Development of a perfusable 3D in vitro human artery-mimicking multichannel system for artery disease models

Abstract

Fabrication of a 3D in vitro model that mimics the artery takes an important role in understanding pathological cell behaviors and mechanisms of vascular diseases by proposing an advanced model that can recapitulate a native vessel condition in a controlled manner. Because a model geometry and the structure of cells are significant for the recapitulation of the hemodynamics of artery and cell functions, it is necessary to mimic geometries and to induce the proper morphology and orientation of the cells when fabricating a model. In this thesis, I present a perfusable three-dimensional (3D) in vitro human artery-mimicking multichannel system for artery disease models. Smooth muscle cells (SMCs) and endothelial cells (ECs), which were the main elements in the arterial wall, were co-cultured in a multichannel device connected with fluidic chamber modules to parallelly fabricate a pefusable 3D in vitro human artery-mimicking multichannel system.

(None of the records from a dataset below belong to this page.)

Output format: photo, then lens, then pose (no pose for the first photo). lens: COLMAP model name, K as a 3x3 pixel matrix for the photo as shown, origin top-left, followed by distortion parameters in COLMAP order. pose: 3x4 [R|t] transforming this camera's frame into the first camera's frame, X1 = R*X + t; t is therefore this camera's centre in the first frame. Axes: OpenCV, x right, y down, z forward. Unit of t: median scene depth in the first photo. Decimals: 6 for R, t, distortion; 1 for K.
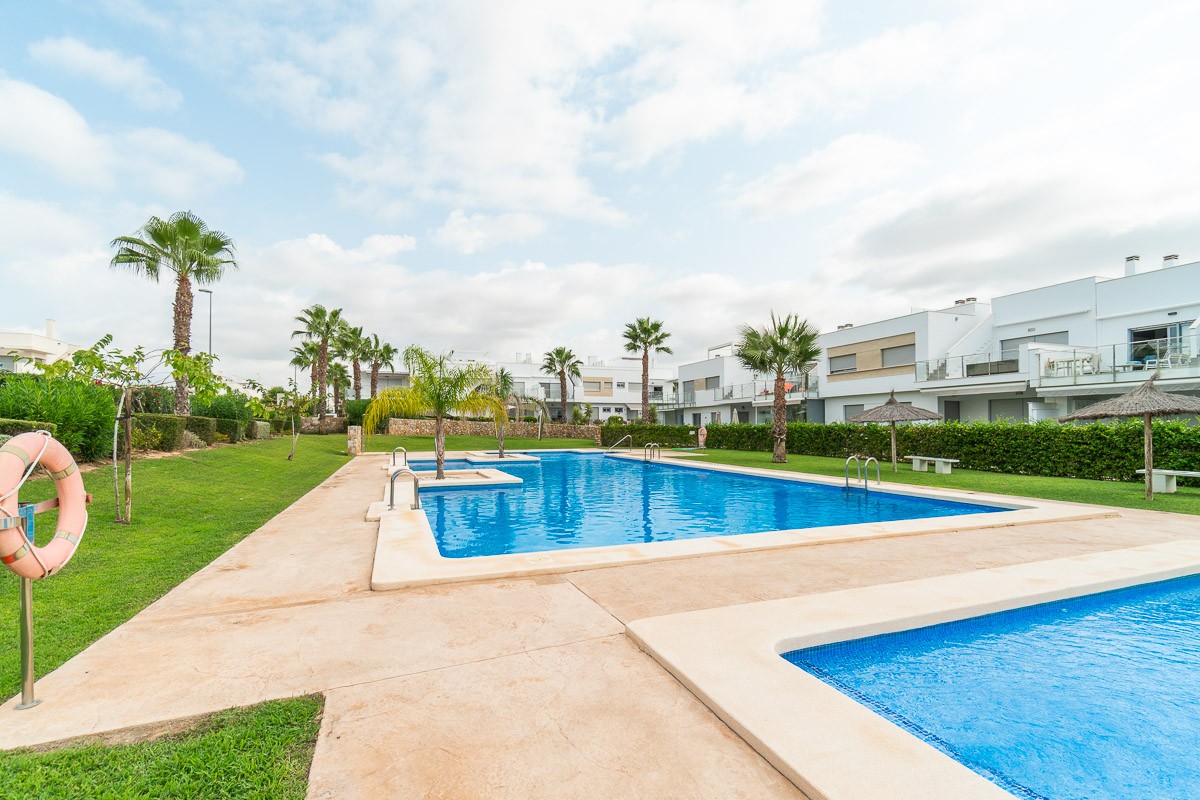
lens RADIAL K [[537.4, 0, 598.1], [0, 537.4, 425.4], [0, 0, 1]] dist [-0.010450, -0.000511]
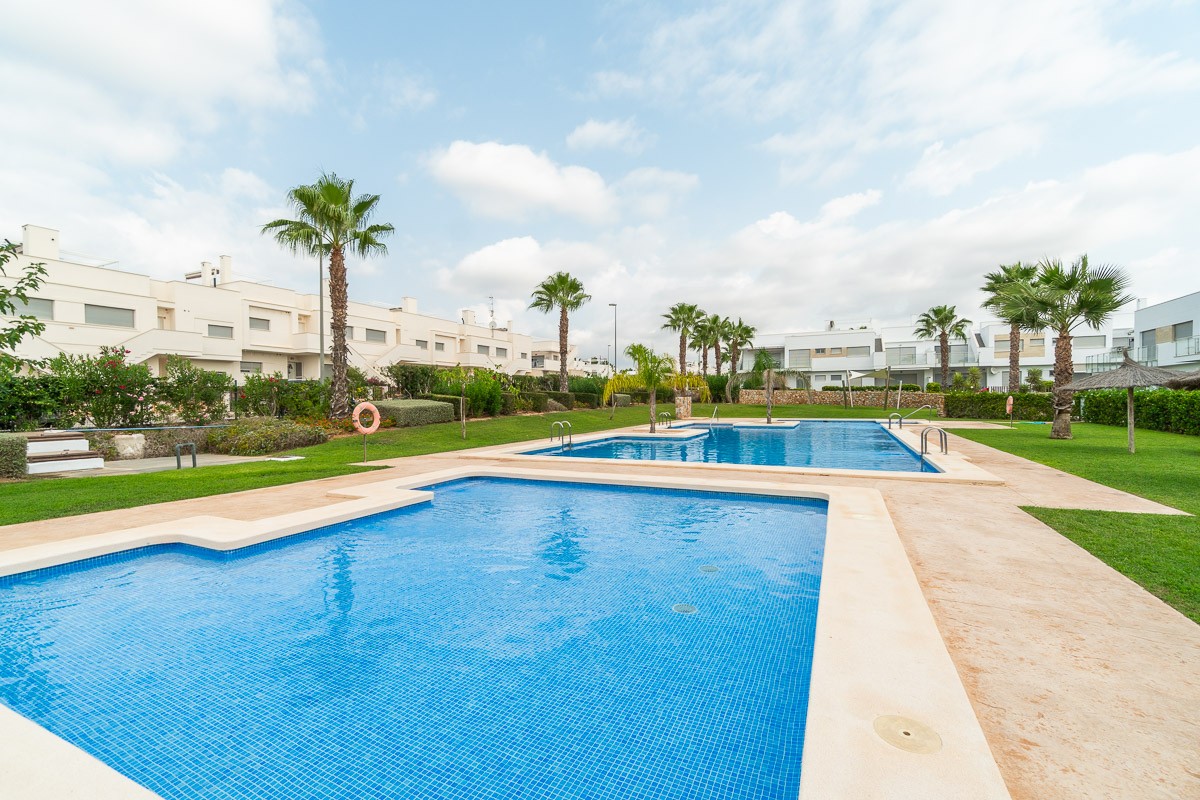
lens RADIAL K [[538.3, 0, 588.1], [0, 538.3, 402.6], [0, 0, 1]] dist [0.001659, -0.000249]
pose [[0.690315, 0.000175, -0.723509, 0.173796], [0.009882, 0.999904, 0.009671, 0.000041], [0.723441, -0.013825, 0.690248, -0.040103]]
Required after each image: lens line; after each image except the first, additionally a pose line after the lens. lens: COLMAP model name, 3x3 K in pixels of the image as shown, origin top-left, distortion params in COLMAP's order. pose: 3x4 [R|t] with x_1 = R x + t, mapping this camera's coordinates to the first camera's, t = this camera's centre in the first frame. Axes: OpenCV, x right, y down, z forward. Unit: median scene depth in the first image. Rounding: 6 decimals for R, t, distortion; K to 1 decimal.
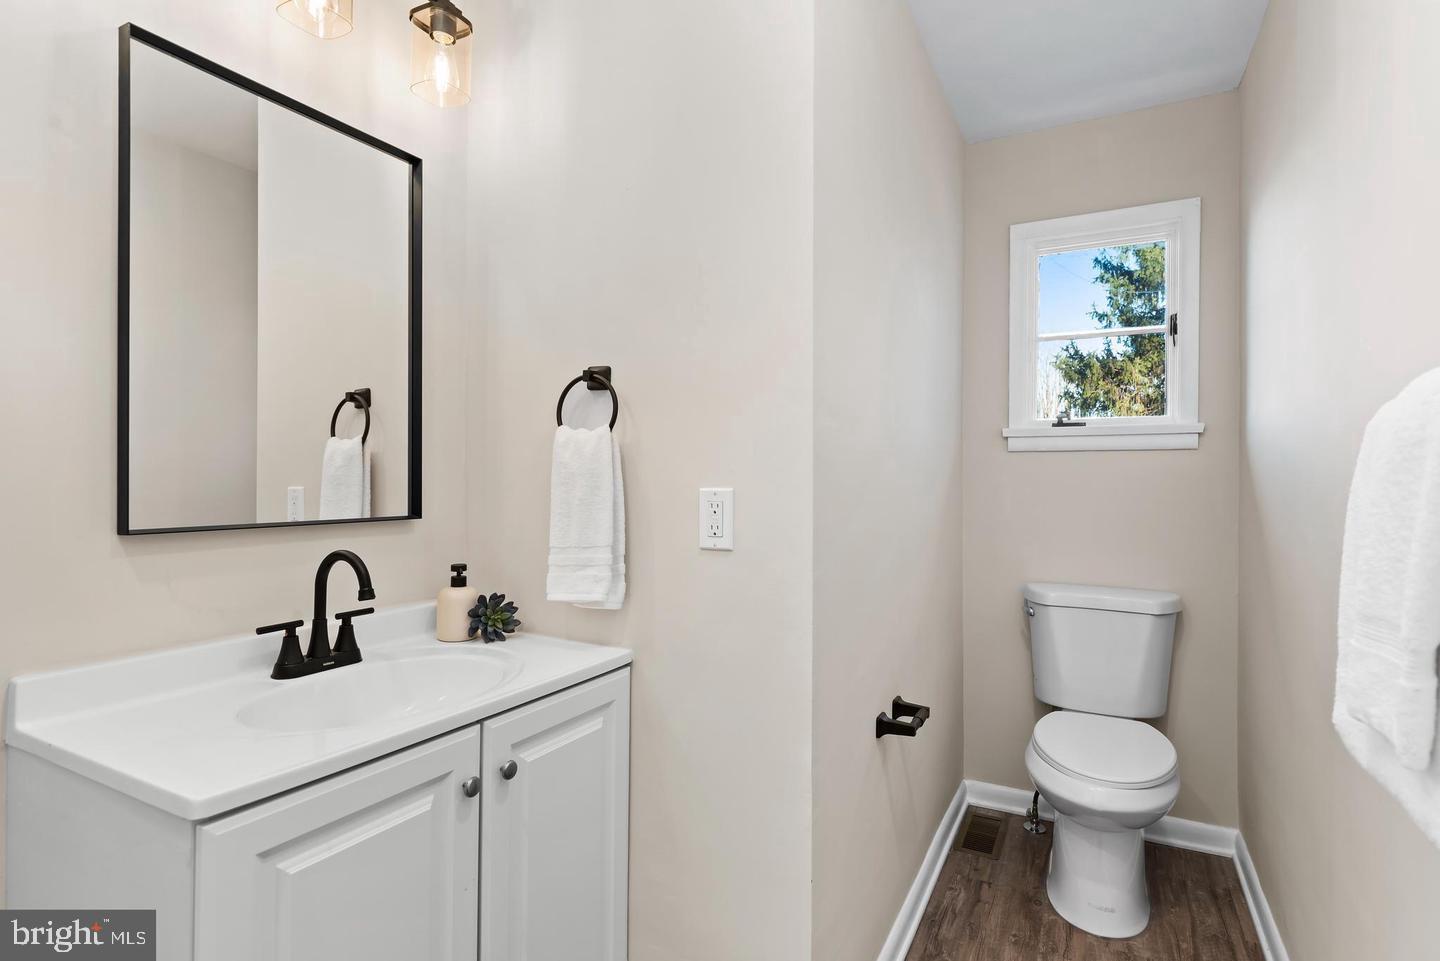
lens RADIAL K [[702.2, 0, 737.4], [0, 702.2, 481.4], [0, 0, 1]] dist [0.000571, -0.000275]
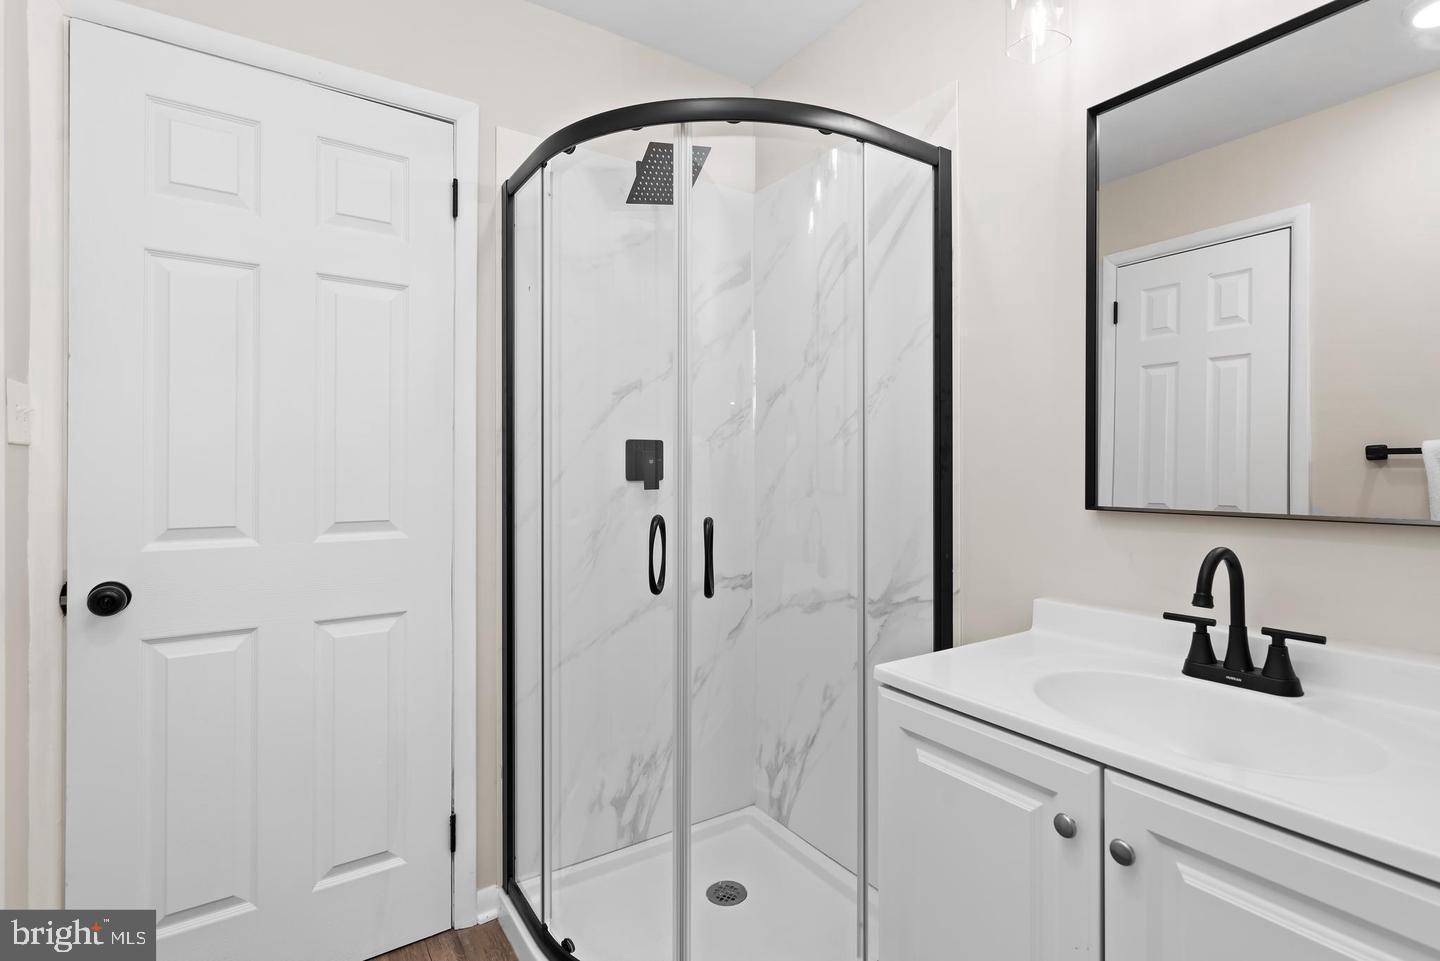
lens RADIAL K [[685.7, 0, 719.0], [0, 685.7, 460.6], [0, 0, 1]] dist [0.001068, -0.000028]
pose [[-0.476489, -0.009456, -0.879129, 0.479641], [0.000082, 0.999942, -0.010800, 0.000851], [0.879180, -0.005218, -0.476461, 0.882407]]
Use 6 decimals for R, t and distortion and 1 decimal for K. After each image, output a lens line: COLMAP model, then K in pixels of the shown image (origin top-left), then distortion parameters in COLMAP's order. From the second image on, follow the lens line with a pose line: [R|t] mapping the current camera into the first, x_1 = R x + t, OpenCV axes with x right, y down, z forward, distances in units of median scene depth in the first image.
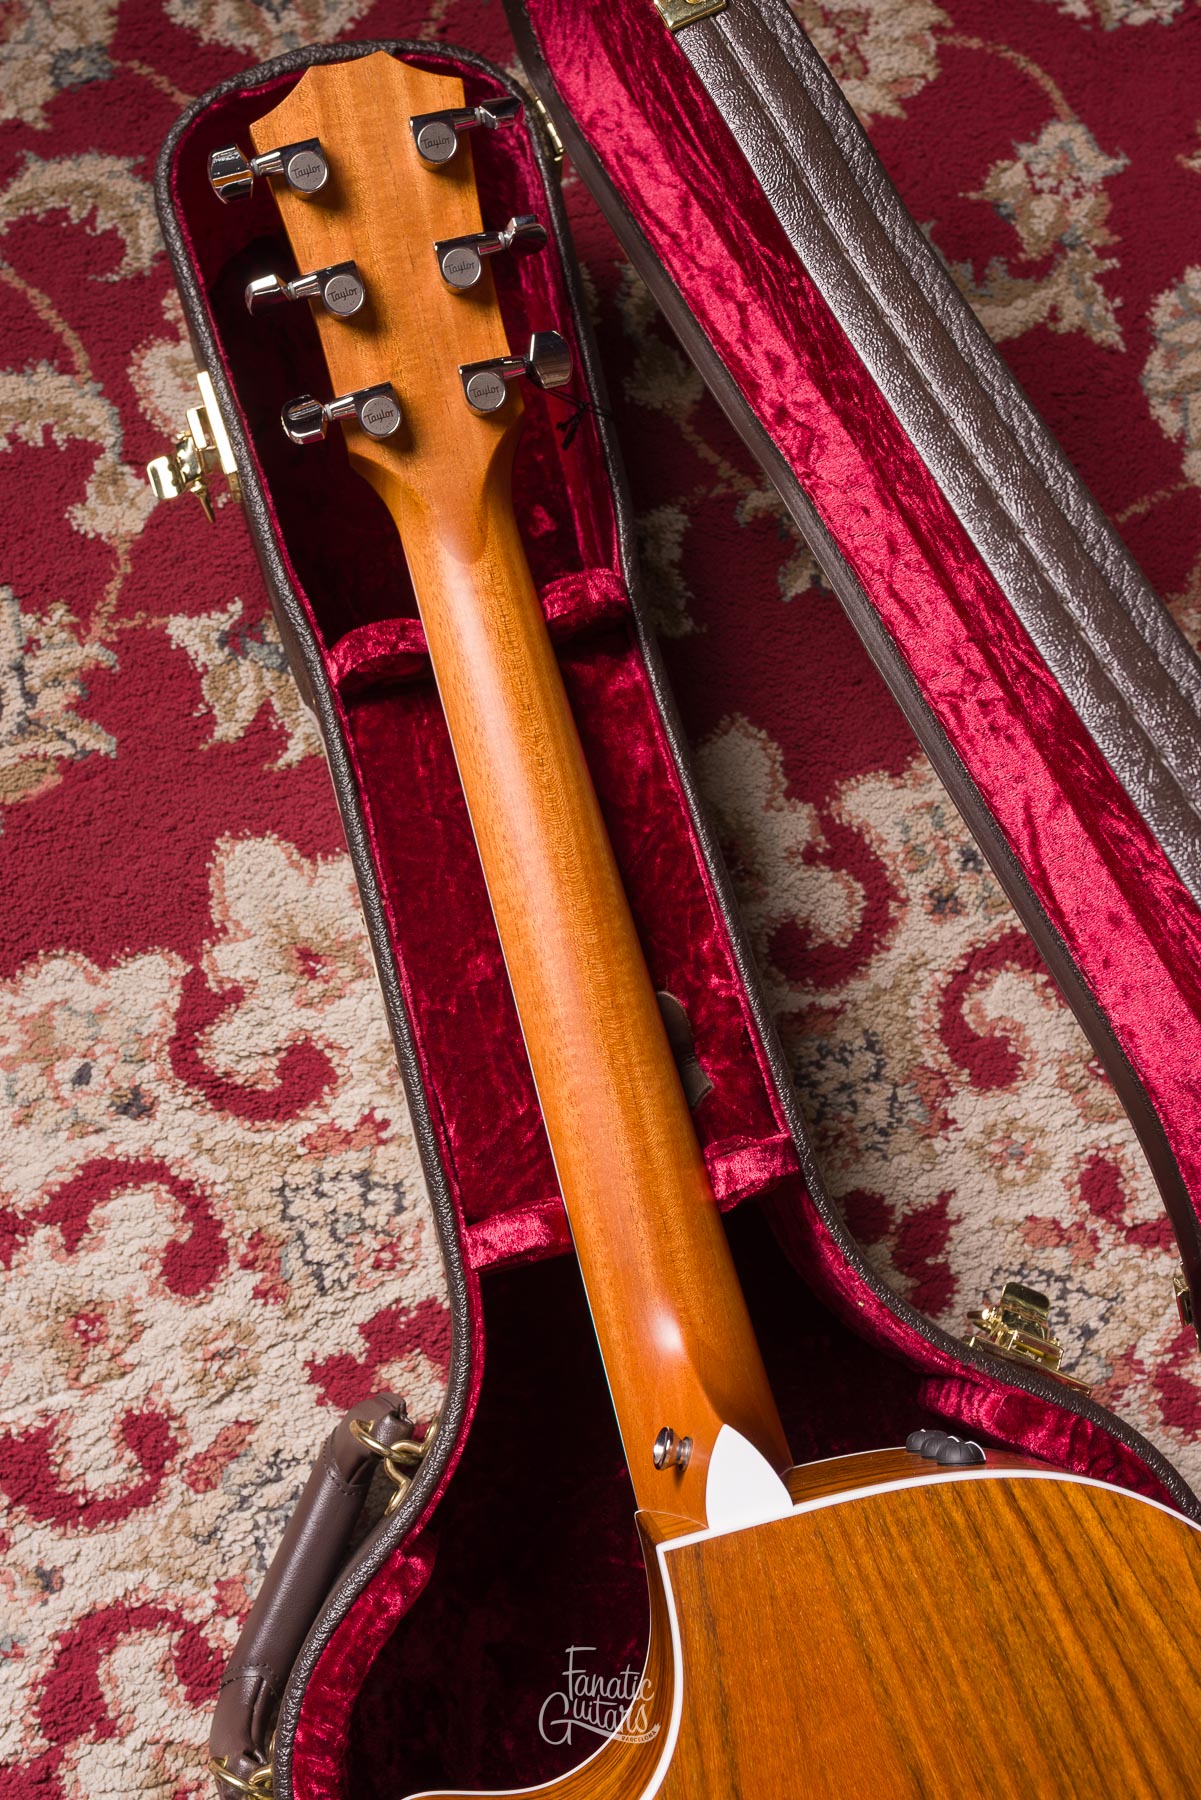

A circular polydimethylsiloxane channel with a wrinkled-surface guided directionality and contractile morphology to SMCs, and media perfusion induced directionality to a confluent EC layer as in vivo. Various geometries of models were obtained by 3D-printed molds to recapitulate various cellular microenvironments and to model vessels effectively. After the establishment of the models, a modular system was introduced to demonstrate stenosis and inflammation and to study physical and chemical effects on the biomimetic artery models. The manipulation became reproducible and stable through modularization, and each module could be replaced according to analytical purposes. A microfluidic concentration gradient generator module was used to achieve the cellular state of inflamed lesions by providing tumor necrosis factor (TNF)-α, in addition to the stenosis structure and disturbed flow by tuning the channel geometry. The influence of shear stress, stenosis geometry, TNF-α concentration, and cell–cell interaction through co-culture, on vascular stenosis and inflammation, was investigated in a high-throughput manner.